WHAT YOU SHOULD DO:
Show every line from the entries that follow which holds the word "label".

DATA FOR ANALYSIS:
****************

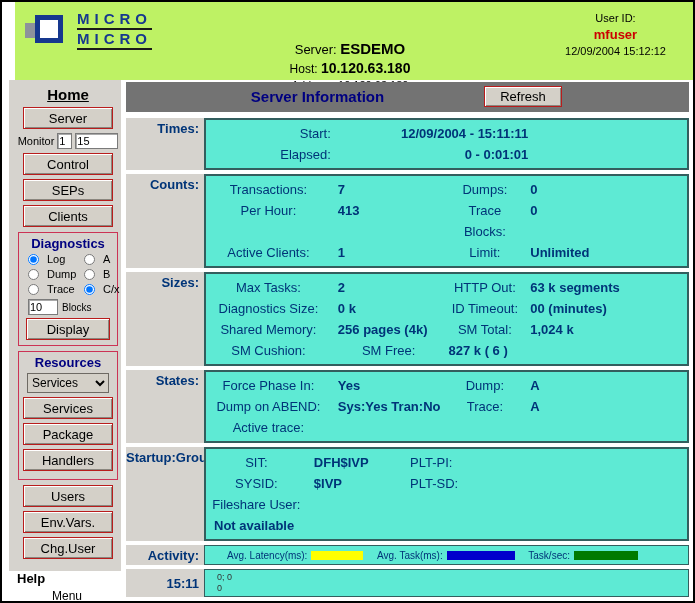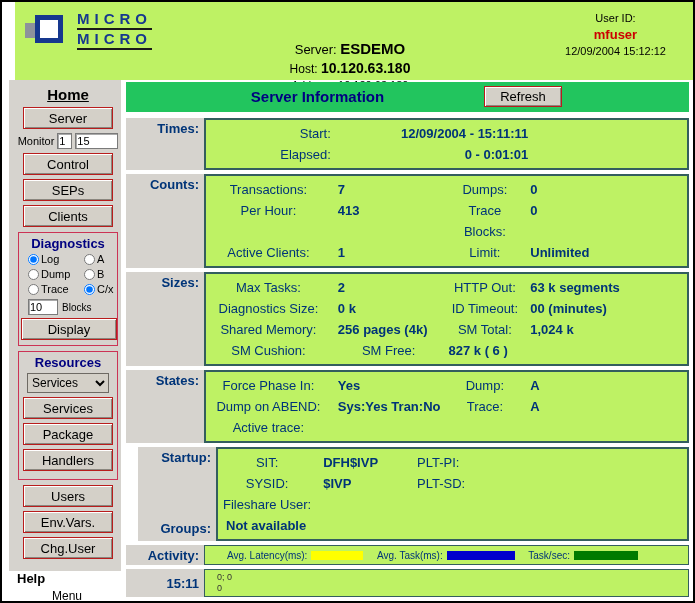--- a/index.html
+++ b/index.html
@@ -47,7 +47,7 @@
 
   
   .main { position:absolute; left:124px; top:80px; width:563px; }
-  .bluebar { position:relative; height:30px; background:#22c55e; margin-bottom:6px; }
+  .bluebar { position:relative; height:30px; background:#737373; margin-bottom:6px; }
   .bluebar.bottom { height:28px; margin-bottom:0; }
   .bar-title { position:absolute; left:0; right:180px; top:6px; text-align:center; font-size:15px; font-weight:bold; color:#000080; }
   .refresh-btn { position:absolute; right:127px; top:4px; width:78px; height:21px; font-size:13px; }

****************

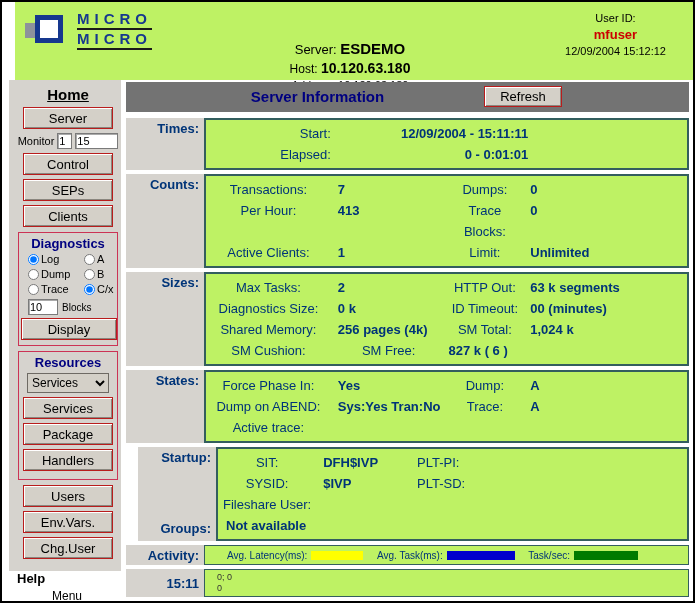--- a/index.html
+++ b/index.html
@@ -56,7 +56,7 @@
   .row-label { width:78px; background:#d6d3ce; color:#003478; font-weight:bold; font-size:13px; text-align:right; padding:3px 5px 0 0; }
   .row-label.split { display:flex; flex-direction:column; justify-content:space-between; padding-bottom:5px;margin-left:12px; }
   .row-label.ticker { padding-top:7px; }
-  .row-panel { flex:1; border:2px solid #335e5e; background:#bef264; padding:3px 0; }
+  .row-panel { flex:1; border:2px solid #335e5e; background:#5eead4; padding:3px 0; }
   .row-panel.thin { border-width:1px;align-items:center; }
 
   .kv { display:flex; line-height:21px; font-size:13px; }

****************

ANSWER TO THIS PROBLEM:
   .row-label { width:78px; background:#d6d3ce; color:#003478; font-weight:bold; font-size:13px; text-align:right; padding:3px 5px 0 0; }
   .row-label.split { display:flex; flex-direction:column; justify-content:space-between; padding-bottom:5px;margin-left:12px; }
   .row-label.ticker { padding-top:7px; }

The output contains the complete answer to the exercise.